Landscape view of Sugarloaf Mound in St. Louis, referenced in Counterpublic’s 2026 Coyote Time materials.
Photo: Counterpublic. Courtesy of Counterpublic.
News
April 8, 2026

Counterpublic Names 47 Artists for 2026 Triennial, Betting on Site-Specific Civic Friction

St. Louis’s Counterpublic announced a 47-artist lineup for its third triennial, with commissions focused on migration, technology, and climate along the Mississippi riverfront.

By artworld.today

Counterpublic has released the artist list for its third triennial in St. Louis, scheduled for September 12 through December 12, 2026, with forty-seven participating artists and collectives and nearly fifty commissions. The edition is titled Coyote Time, borrowing the gaming term for the split-second in which a player has technically left stable ground but can still choose a direction. As framing devices go, it is unusually precise for this moment: institutions, artists, and cities are all operating in delayed-impact conditions where decisions made now are felt later.

The curatorial team, Jordan Carter, Raphael Fonseca, Stefanie Hessler, Nora N. Khan, and Wanda Nanibush, positions the exhibition around climate, technology, education, migration, and civic structure. This is familiar language in biennial circuits, but Counterpublic’s operational model has always been to route those themes through specific urban sites rather than neutral white-cube abstraction. The 2026 plan continues that strategy with commissions on both sides of the Mississippi and programming tied to the city’s social geography.

The lineup combines internationally established names, including Rebecca Belmore, Carolina Caycedo, Glenn Ligon, Rirkrit Tiravanija, and Ryan Trecartin with Lizzie Fitch, with St. Louis-based artists and collectives such as Occupy Vacancy and People’s Art and Recreation Center. That mix matters because triennials often struggle between two pressures, importing attention and building local consequence. Counterpublic appears to be pursuing both at once, a higher-risk path that can produce stronger exhibitions if the organizational scaffolding holds.

One of the most consequential structural details is the commitment to site-responsive works along the riverfront near the Gateway Arch. Public-facing commissions in high-traffic civic zones are expensive, logistically complex, and politically exposed. They also carry a different burden of legibility than museum installations, because audiences include passersby with no curatorial primer. If these commissions succeed, the triennial can meaningfully shift how contemporary art functions in St.
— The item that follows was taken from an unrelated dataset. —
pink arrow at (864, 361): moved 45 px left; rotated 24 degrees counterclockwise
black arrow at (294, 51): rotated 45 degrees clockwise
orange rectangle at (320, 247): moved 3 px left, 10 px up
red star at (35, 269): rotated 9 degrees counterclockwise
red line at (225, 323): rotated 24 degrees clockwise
Louis’s public realm.

The title commission by Alice Bucknell, connected to the city’s City Museum, is a smart thematic anchor because it translates social risk into a familiar interaction model. You move, you misstep, you recover, you choose again. That language is legible to younger audiences without flattening the political stakes. Curators elsewhere should pay attention to this kind of framing, where contemporary art discourse is translated without being diluted.

Counterpublic leadership has described this edition as diasporic in scope and rooted in St. Louis at a time of renewed border politics. That claim will be tested in production choices: who gets long-term support, who is asked to represent a theme in one-off fashion, and how local institutions continue the work after the closing date. The most credible triennials now are judged less by opening-week optics than by what remains six months later.

For collectors and curators watching from outside Missouri, Counterpublic 2026 is an important barometer for US regional exhibition infrastructure. Major coastal museums are not the only places where institutional form is being reworked. In some cases, regional formats can move faster, take larger civic risks, and produce sharper experiments in how art intersects with public life. Coyote Time looks designed to test exactly that possibility.